Task instructions: Could you render every line of the material below as a numbered list, skipping the blank lines and leaving the pictures out?

================================

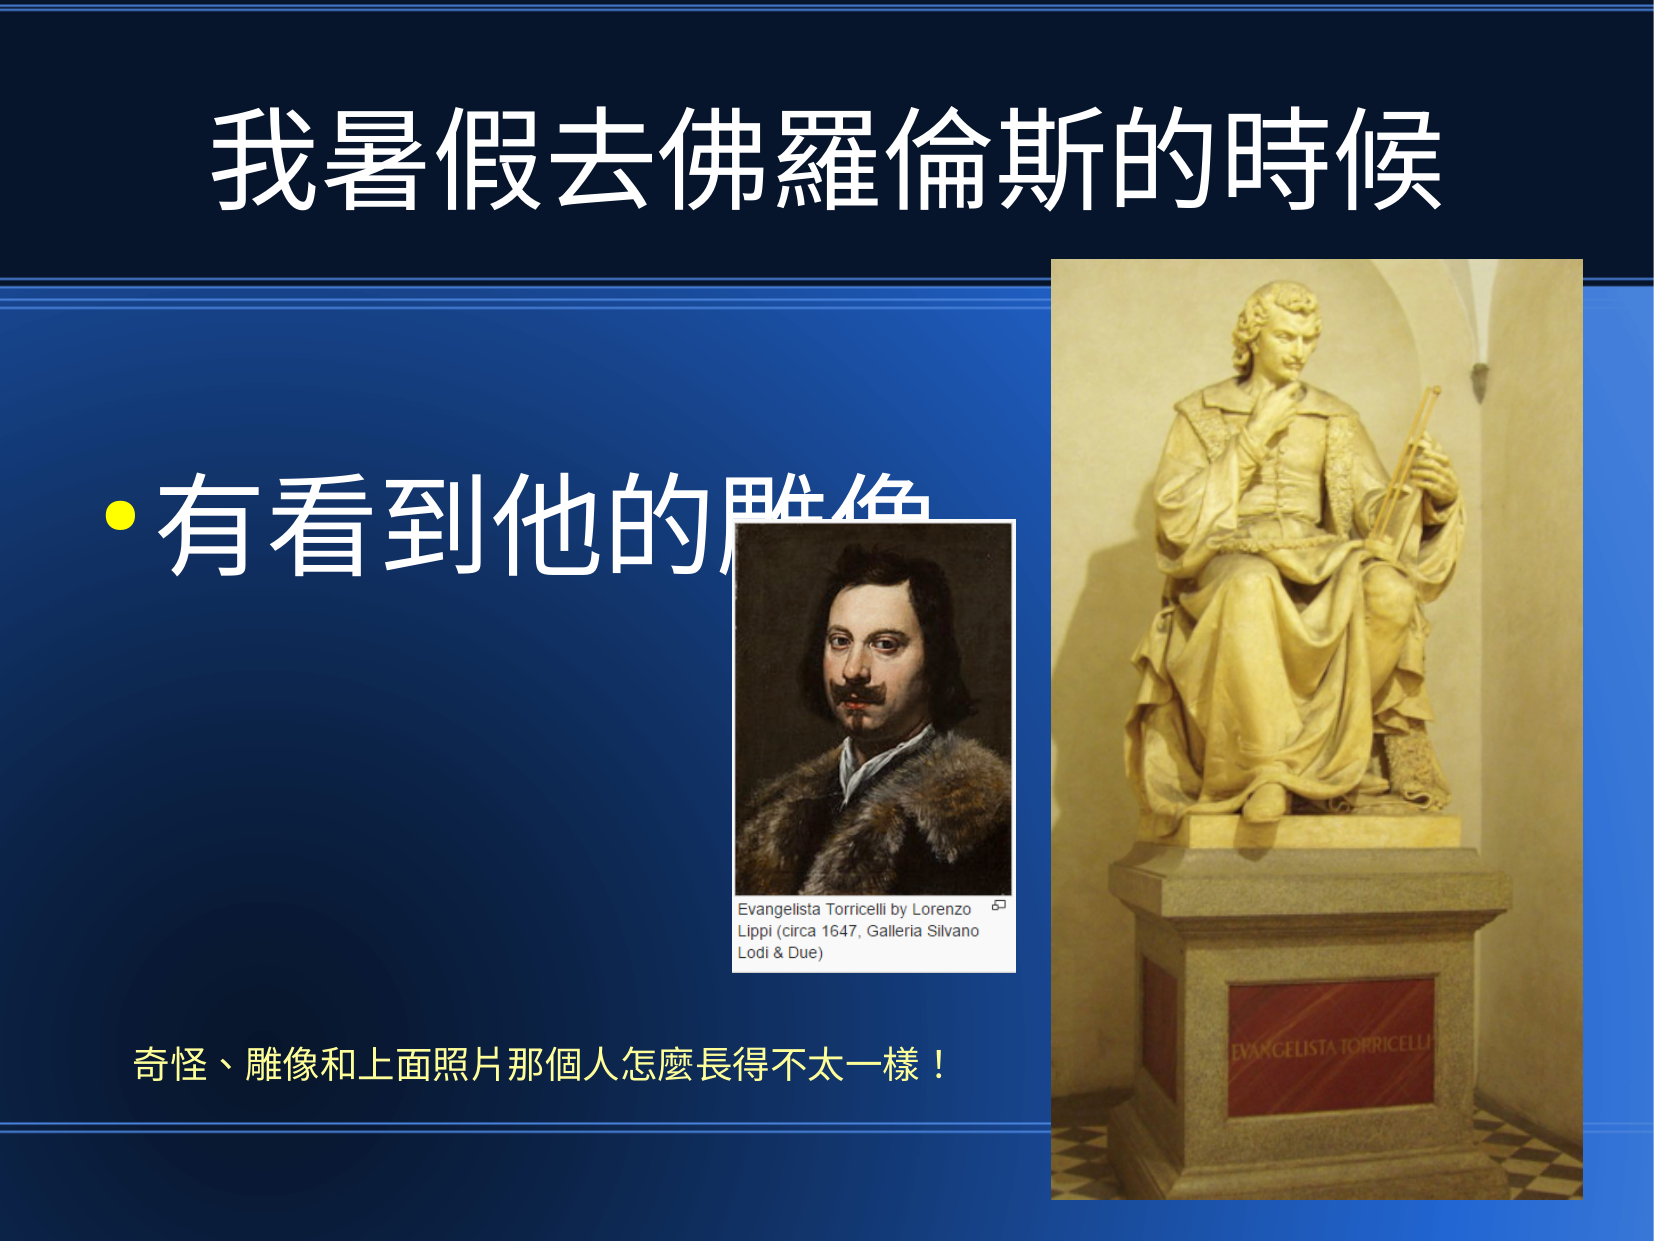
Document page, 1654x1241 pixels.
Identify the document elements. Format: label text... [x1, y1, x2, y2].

list 有看到他的雕像 [82, 355, 1571, 1241]
title 我暑假去佛羅倫斯的時候 [82, 49, 1571, 257]
picture [732, 519, 1016, 973]
picture [0, 0, 1654, 1241]
text_box 奇怪、雕像和上面照片那個人怎麼長得不太一樣！ [118, 1027, 1028, 1090]
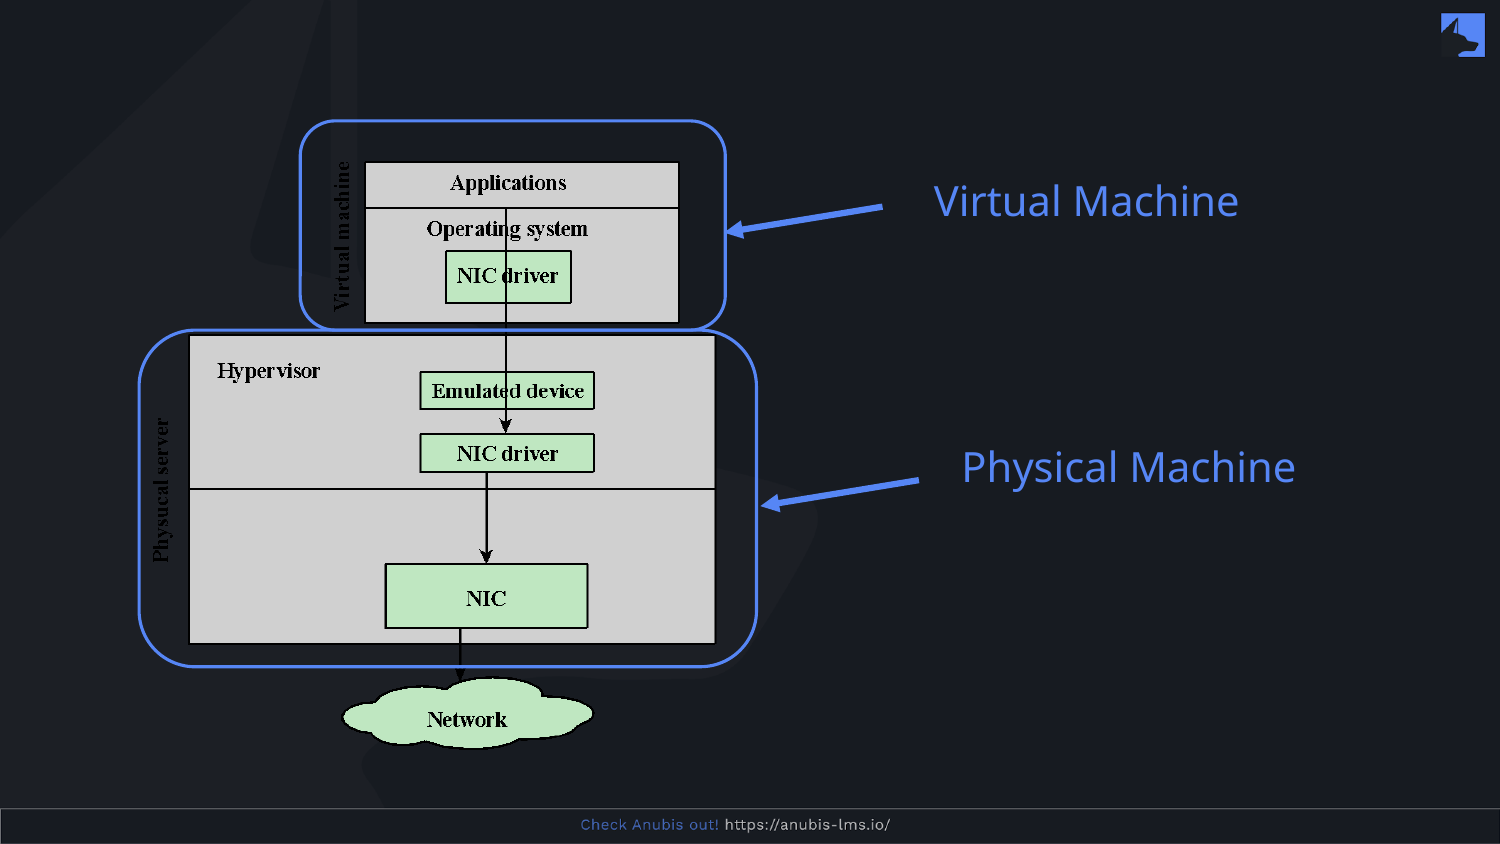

================================

Exercise solution:
1. Document page, 1654x1241 pixels.
2. Identify the document elements. Format: label text... [x1, y1, x2, y2].
3. list 有看到他的雕像 [82, 355, 1571, 1241]
4. title 我暑假去佛羅倫斯的時候 [82, 49, 1571, 257]
5. picture [732, 519, 1016, 973]
6. picture [0, 0, 1654, 1241]
7. text_box 奇怪、雕像和上面照片那個人怎麼長得不太一樣！ [118, 1027, 1028, 1090]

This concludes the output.